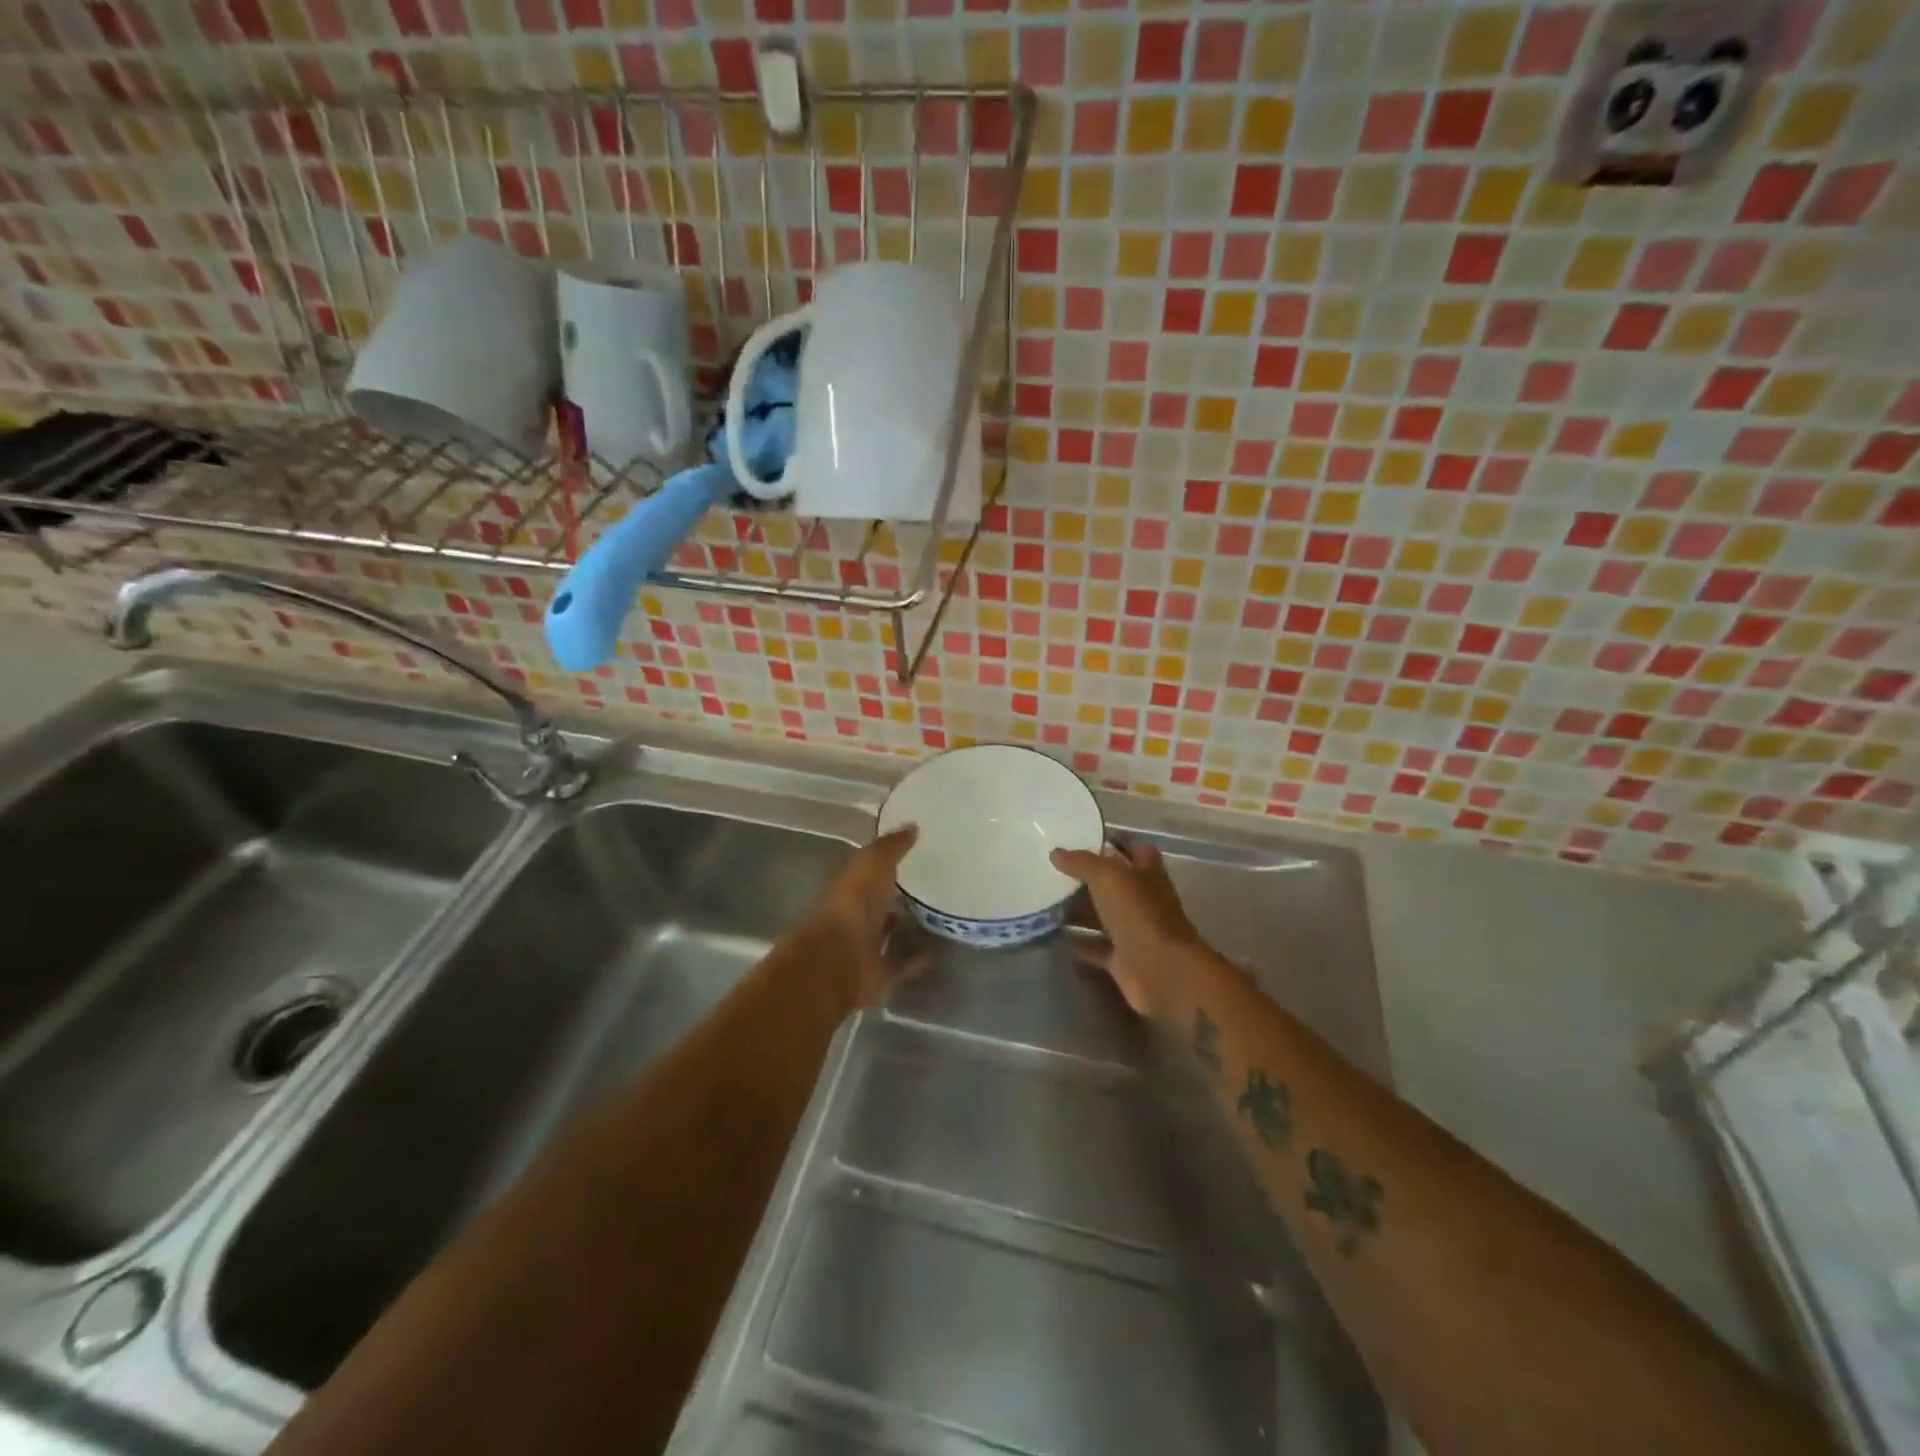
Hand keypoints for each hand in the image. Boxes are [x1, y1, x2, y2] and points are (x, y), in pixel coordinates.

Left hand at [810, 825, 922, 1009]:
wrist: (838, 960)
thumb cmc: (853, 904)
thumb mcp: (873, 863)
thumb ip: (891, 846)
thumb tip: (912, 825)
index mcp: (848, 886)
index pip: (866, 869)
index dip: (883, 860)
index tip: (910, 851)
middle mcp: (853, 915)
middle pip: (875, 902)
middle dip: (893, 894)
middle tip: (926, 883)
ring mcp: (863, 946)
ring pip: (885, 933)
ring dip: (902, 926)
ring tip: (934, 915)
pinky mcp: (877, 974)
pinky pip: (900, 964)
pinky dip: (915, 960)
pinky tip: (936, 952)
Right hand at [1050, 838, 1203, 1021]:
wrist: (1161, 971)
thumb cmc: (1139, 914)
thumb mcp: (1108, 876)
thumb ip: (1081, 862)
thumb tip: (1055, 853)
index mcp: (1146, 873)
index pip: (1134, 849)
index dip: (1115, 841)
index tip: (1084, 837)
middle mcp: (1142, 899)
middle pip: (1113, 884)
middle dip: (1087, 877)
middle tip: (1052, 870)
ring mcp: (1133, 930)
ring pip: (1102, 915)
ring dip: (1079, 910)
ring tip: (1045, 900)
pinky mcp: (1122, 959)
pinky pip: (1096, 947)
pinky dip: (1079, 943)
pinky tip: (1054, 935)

### Action item
The last part of the records is the answer, beginning at the line that holds "thumb mcp: (873, 863)" and including the final line, repeated exactly.

### Exercise response
thumb mcp: (873, 863)
thumb ip: (891, 846)
thumb tip: (912, 825)
index mcp: (848, 886)
index pip: (866, 869)
index dip: (883, 860)
index tip: (910, 851)
middle mcp: (853, 915)
middle pip: (875, 902)
middle dip: (893, 894)
middle tip: (926, 883)
ring mcp: (863, 946)
ring pip: (885, 933)
ring dip: (902, 926)
ring tip: (934, 915)
pinky mcp: (877, 974)
pinky pip: (900, 964)
pinky dip: (915, 960)
pinky tip: (936, 952)
Right hand at [1050, 838, 1203, 1021]:
wrist: (1161, 971)
thumb cmc: (1139, 914)
thumb mcp: (1108, 876)
thumb ip: (1081, 862)
thumb tip: (1055, 853)
index mcp: (1146, 873)
index pip: (1134, 849)
index dip: (1115, 841)
index tip: (1084, 837)
middle mcp: (1142, 899)
middle pip: (1113, 884)
middle dip: (1087, 877)
middle tip: (1052, 870)
ring mcp: (1133, 930)
ring pip: (1102, 915)
ring dip: (1079, 910)
ring tip: (1045, 900)
pinky mcp: (1122, 959)
pinky pip: (1096, 947)
pinky dip: (1079, 943)
pinky tip: (1054, 935)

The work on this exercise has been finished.